→ **Your objective**:
Below are the records; pull every line that includes "extend".

Records from a dataset

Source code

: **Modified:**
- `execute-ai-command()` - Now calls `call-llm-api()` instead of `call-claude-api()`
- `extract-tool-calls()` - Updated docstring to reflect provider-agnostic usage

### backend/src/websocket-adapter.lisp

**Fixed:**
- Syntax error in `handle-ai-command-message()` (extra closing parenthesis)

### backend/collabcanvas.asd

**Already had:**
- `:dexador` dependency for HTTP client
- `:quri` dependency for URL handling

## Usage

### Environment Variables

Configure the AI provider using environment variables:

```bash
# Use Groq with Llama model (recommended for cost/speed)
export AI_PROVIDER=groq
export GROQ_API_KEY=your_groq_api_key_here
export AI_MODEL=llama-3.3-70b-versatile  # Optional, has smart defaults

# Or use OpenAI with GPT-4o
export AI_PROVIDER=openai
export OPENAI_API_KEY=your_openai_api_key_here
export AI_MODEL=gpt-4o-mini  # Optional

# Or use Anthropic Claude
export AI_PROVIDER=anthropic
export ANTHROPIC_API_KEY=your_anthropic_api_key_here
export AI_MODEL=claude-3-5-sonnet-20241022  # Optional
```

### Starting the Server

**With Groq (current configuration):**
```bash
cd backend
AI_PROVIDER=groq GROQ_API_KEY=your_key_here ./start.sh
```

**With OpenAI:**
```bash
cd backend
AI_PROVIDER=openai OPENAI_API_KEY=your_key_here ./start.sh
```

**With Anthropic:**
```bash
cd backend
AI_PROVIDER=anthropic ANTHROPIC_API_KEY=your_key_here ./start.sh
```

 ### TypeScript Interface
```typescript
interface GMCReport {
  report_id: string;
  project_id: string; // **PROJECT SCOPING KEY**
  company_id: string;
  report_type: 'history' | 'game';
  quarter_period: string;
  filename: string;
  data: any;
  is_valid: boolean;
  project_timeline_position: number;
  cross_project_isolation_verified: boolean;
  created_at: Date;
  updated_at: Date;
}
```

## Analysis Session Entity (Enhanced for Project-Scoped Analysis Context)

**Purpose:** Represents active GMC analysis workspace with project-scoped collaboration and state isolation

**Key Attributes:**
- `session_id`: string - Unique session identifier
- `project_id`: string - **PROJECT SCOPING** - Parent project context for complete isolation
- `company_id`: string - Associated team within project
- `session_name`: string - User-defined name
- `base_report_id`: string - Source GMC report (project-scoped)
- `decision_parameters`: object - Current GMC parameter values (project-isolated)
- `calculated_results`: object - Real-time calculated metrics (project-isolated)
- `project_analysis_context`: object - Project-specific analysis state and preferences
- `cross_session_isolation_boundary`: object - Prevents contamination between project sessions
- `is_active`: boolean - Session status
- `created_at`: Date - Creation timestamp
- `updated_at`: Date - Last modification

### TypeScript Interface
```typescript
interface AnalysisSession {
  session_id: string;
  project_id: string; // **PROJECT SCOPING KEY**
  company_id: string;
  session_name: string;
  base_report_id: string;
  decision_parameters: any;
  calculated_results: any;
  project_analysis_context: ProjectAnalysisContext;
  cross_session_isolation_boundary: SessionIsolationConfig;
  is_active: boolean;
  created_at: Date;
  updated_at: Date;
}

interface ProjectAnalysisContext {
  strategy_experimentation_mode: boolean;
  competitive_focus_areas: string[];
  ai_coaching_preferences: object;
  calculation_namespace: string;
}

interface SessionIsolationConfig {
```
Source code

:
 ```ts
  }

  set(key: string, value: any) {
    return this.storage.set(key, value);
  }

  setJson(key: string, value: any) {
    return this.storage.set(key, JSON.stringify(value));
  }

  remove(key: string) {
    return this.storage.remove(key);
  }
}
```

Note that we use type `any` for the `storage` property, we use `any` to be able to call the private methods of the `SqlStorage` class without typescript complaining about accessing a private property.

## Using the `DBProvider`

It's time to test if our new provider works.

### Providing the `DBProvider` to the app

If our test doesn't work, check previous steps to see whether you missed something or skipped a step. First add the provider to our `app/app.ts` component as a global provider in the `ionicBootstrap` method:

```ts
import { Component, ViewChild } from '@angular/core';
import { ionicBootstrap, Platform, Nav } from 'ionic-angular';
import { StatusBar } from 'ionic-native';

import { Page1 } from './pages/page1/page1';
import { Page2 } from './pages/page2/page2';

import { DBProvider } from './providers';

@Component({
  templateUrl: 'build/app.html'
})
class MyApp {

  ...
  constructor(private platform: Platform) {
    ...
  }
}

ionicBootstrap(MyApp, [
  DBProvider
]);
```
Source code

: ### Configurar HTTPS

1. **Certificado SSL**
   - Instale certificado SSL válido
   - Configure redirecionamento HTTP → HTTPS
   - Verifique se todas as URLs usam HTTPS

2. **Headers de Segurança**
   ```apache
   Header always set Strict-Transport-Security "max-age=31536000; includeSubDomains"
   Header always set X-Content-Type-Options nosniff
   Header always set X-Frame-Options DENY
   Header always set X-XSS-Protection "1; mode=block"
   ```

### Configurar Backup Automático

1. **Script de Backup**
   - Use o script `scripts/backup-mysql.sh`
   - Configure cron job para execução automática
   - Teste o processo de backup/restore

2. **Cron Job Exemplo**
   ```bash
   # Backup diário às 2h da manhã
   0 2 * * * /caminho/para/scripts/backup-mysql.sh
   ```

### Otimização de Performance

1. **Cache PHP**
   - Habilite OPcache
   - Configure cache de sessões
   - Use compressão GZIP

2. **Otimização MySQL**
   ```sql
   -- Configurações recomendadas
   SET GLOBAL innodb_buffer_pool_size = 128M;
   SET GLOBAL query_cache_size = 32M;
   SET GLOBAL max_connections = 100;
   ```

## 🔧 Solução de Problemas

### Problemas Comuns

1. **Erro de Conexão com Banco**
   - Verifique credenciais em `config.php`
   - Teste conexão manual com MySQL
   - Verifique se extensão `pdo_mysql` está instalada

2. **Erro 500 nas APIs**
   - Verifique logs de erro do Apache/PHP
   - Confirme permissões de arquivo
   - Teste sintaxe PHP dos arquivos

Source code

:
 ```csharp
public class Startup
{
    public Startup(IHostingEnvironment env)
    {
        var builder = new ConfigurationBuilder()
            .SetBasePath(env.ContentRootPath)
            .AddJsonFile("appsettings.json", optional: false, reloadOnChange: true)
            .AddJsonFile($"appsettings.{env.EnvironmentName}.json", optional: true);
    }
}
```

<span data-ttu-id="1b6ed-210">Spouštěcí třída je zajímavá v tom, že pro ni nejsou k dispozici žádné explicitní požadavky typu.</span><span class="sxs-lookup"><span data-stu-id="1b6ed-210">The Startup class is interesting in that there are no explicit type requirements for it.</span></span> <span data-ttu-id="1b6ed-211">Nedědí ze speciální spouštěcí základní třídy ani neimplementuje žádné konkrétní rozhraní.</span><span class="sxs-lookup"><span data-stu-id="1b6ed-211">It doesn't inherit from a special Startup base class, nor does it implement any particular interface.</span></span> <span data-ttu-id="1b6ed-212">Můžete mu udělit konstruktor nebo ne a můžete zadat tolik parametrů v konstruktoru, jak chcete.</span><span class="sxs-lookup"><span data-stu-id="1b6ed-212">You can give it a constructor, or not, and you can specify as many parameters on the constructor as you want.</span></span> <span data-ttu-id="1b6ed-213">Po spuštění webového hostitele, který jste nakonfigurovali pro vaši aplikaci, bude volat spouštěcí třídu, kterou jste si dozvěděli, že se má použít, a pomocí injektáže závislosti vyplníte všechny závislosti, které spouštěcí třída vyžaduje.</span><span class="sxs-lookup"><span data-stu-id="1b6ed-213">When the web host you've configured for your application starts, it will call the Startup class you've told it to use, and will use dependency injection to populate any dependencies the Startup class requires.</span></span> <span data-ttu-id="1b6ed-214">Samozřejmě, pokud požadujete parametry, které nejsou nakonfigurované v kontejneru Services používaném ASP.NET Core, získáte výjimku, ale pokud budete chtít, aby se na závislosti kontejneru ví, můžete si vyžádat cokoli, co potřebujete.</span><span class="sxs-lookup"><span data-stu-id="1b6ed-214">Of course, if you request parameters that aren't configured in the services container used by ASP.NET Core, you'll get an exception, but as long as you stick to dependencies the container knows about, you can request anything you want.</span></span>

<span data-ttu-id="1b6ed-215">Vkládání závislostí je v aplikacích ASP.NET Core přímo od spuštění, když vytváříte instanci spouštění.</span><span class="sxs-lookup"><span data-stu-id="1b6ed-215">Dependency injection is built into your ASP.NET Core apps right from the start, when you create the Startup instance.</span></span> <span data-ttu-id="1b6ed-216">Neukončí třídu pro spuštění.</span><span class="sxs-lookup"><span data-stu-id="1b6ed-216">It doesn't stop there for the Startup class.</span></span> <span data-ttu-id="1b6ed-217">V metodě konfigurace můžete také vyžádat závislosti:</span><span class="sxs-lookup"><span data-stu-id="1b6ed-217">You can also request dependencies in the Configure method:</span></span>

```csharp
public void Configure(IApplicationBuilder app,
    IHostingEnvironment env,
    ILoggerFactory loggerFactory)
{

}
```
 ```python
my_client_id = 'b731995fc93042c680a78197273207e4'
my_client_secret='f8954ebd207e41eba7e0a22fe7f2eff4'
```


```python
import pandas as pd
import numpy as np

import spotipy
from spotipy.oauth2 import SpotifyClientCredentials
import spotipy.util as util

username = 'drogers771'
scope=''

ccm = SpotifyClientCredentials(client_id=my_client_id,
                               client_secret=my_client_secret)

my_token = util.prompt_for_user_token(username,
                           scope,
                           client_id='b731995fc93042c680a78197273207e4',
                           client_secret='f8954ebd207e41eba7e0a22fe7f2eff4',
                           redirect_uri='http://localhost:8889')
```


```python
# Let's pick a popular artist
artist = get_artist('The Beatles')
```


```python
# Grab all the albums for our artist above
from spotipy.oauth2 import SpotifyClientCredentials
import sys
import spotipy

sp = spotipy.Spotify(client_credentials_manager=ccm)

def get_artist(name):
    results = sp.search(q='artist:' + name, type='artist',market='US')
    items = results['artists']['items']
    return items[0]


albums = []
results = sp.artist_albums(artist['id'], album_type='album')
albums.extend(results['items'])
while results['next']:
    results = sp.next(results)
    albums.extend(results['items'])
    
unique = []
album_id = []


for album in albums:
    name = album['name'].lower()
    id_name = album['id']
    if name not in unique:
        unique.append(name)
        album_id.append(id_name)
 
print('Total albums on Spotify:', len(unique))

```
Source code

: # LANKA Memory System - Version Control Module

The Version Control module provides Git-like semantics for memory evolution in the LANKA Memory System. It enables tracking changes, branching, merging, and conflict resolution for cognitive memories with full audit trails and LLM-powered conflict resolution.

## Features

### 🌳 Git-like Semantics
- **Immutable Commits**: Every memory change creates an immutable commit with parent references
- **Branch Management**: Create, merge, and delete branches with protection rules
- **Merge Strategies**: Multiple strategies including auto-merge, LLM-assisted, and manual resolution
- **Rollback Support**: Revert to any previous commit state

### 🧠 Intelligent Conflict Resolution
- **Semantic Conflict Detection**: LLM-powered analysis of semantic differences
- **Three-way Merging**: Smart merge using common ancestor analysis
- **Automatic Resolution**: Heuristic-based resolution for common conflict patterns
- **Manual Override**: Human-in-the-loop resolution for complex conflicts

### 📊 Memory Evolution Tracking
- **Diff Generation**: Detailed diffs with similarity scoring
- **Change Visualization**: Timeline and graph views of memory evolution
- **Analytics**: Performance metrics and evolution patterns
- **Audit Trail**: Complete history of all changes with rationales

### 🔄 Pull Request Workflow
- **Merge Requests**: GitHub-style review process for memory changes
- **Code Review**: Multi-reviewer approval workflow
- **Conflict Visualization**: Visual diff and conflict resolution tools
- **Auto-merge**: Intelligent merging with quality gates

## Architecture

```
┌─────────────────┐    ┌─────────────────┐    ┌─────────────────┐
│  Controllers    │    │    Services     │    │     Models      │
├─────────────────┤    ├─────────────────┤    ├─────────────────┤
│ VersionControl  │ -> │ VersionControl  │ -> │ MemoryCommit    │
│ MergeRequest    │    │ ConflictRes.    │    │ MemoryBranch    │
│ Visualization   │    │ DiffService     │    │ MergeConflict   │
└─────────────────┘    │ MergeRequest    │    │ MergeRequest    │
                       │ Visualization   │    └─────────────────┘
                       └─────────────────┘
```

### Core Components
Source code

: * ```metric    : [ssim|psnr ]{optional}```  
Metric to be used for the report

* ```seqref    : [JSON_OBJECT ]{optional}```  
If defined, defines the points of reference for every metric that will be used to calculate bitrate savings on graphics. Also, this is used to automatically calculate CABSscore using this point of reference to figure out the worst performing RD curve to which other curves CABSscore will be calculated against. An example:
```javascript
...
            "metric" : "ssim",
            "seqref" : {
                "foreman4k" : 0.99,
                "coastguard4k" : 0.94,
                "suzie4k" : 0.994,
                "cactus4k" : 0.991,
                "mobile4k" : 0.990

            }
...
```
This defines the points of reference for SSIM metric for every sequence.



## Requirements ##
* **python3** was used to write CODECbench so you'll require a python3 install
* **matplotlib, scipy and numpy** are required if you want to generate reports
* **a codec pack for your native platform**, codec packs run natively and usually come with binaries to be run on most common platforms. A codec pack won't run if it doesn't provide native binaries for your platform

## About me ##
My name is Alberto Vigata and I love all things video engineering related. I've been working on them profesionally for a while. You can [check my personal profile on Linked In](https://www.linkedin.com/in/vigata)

→ **Completed task**:
albums.extend(results['items'])
    albums.extend(results['items'])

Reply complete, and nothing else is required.